Abstract

Although the determination of the ABO antibody titers is necessary for the decision-making in ABOincompatible (ABOi) kidney transplantations, various methods for the determination of the ABO antibody titers are being used. However, the absence of uniform standards makes their comparability far more difficult. Two of the most commonly used methods are the tube method and the gel card method. In this study, we systematically investigate to what extent these two methods affect the result of ABO antibody titers. ABO antibodies were determined from plasmas of 90 donors (30 individuals each with blood group A, B, and O). Seven further donors with blood group A, B, and AB provided erythrocytes for the testing. A total of 360 ABO antibody titers were determined; 180 tests for each method, each with 90 determinations of immunoglobulin G (IgG) and immunoglobulin M (IgM) antibody titers.
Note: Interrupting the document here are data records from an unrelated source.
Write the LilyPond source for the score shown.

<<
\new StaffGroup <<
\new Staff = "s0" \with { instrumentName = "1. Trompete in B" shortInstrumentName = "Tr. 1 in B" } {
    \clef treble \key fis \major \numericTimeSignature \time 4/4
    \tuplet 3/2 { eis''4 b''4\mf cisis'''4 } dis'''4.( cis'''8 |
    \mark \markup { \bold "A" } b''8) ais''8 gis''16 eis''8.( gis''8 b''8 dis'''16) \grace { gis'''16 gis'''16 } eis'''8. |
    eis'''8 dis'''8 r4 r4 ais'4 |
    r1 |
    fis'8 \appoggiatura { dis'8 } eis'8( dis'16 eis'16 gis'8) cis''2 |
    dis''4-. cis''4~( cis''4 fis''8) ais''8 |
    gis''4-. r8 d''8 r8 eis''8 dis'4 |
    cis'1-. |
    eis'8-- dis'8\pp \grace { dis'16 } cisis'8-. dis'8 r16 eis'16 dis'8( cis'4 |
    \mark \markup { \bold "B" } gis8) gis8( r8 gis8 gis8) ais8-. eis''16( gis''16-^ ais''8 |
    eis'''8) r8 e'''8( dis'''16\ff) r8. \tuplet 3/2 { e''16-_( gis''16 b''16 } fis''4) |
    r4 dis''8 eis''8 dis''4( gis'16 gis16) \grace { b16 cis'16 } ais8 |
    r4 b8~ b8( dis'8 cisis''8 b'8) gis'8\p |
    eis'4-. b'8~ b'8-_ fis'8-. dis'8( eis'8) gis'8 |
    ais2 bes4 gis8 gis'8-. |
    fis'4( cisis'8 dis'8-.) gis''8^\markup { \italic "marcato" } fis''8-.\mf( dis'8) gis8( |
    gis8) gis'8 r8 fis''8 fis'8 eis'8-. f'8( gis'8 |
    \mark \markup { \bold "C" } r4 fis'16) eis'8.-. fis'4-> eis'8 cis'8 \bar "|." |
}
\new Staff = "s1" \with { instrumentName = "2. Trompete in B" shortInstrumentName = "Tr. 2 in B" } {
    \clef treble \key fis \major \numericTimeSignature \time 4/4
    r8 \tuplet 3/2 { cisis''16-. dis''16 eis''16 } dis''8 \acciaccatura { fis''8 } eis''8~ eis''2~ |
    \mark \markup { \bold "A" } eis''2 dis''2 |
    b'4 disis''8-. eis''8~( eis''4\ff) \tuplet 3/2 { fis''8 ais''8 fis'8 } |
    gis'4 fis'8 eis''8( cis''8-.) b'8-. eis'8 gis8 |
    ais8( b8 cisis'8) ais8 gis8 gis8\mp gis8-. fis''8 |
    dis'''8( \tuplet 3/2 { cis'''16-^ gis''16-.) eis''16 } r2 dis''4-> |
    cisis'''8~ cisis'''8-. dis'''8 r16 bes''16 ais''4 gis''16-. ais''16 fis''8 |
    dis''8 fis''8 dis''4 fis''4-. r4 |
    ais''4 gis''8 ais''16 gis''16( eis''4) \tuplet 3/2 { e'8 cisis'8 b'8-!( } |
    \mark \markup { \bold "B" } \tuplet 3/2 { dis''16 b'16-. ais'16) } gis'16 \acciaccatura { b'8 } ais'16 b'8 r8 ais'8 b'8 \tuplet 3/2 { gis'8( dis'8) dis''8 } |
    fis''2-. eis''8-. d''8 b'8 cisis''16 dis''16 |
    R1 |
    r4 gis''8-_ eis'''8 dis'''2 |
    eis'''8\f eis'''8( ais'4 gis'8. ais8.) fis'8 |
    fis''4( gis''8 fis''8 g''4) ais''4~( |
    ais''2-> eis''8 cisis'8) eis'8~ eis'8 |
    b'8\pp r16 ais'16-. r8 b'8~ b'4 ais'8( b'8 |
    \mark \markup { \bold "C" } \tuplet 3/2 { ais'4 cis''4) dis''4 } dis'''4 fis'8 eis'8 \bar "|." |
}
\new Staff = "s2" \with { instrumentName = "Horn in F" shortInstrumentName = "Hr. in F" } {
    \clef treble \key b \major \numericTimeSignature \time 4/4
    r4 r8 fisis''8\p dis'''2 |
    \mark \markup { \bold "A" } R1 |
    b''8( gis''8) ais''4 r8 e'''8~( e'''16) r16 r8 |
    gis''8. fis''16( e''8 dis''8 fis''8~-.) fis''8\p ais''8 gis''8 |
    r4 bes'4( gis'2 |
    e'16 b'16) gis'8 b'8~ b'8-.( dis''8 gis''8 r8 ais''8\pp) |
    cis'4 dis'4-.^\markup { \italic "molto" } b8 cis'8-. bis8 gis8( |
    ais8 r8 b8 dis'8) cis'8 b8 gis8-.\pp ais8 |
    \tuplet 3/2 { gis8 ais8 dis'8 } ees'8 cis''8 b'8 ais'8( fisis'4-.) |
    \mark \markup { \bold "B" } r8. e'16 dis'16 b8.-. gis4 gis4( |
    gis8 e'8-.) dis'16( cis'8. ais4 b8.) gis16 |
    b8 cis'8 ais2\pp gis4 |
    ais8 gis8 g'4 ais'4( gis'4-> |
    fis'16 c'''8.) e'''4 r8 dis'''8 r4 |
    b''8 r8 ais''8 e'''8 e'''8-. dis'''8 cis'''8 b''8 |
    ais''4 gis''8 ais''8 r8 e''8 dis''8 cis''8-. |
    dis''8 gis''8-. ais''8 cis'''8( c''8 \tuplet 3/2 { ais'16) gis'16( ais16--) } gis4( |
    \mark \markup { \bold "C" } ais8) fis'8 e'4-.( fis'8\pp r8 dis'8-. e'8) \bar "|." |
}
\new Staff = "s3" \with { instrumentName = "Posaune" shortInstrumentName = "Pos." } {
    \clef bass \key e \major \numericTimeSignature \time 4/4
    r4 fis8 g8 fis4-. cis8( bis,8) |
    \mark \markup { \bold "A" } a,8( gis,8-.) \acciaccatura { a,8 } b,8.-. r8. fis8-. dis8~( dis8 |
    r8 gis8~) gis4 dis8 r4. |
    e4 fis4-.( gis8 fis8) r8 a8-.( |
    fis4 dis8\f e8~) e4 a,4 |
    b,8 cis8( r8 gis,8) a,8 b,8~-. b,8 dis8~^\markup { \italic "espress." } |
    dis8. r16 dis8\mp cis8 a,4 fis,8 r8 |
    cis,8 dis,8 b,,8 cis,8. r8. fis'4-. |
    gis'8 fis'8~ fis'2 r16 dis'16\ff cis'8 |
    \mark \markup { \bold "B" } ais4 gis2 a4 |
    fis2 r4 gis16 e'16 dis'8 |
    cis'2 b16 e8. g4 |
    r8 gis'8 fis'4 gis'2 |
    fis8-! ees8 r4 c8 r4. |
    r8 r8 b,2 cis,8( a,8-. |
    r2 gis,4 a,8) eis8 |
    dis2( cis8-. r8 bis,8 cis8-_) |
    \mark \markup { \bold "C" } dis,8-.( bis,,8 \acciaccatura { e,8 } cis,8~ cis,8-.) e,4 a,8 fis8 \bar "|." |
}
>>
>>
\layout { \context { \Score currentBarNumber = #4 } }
In addition, we also made a differentiation by blood groups to find out if and to what extent the blood groups have an impact on the results. Our analysis shows that the choice of method has a highly significant (p < 0.0001) impact on the titer level of the ABO antibodies. The median values of ABO antibody titers determined by using the gel card method are two titer steps lower than the titers, which are determined when using the tube method. Moreover, our data shows that there are major differences in the ABO antibody titer level among the blood groups, regardless of the choice of methods. We consider changing to the gel card method for determining the ABO antibody titers as a simple and effective way to achieve a standardized and uniform method. Here, too, the clinicians should be provided with sufficient information by the laboratories, in order to draw the right consequence from this change, while considering all the relevant data. As a consequence of this study, the transplant center of the University of Hamburg-Eppendorf paired a change from tube to gel card regarding the ABO antibody titer determination of ABOi kidney transplantations with an intensification of the preoperative target titer from ≤ 1:8 to ≤ 1:4.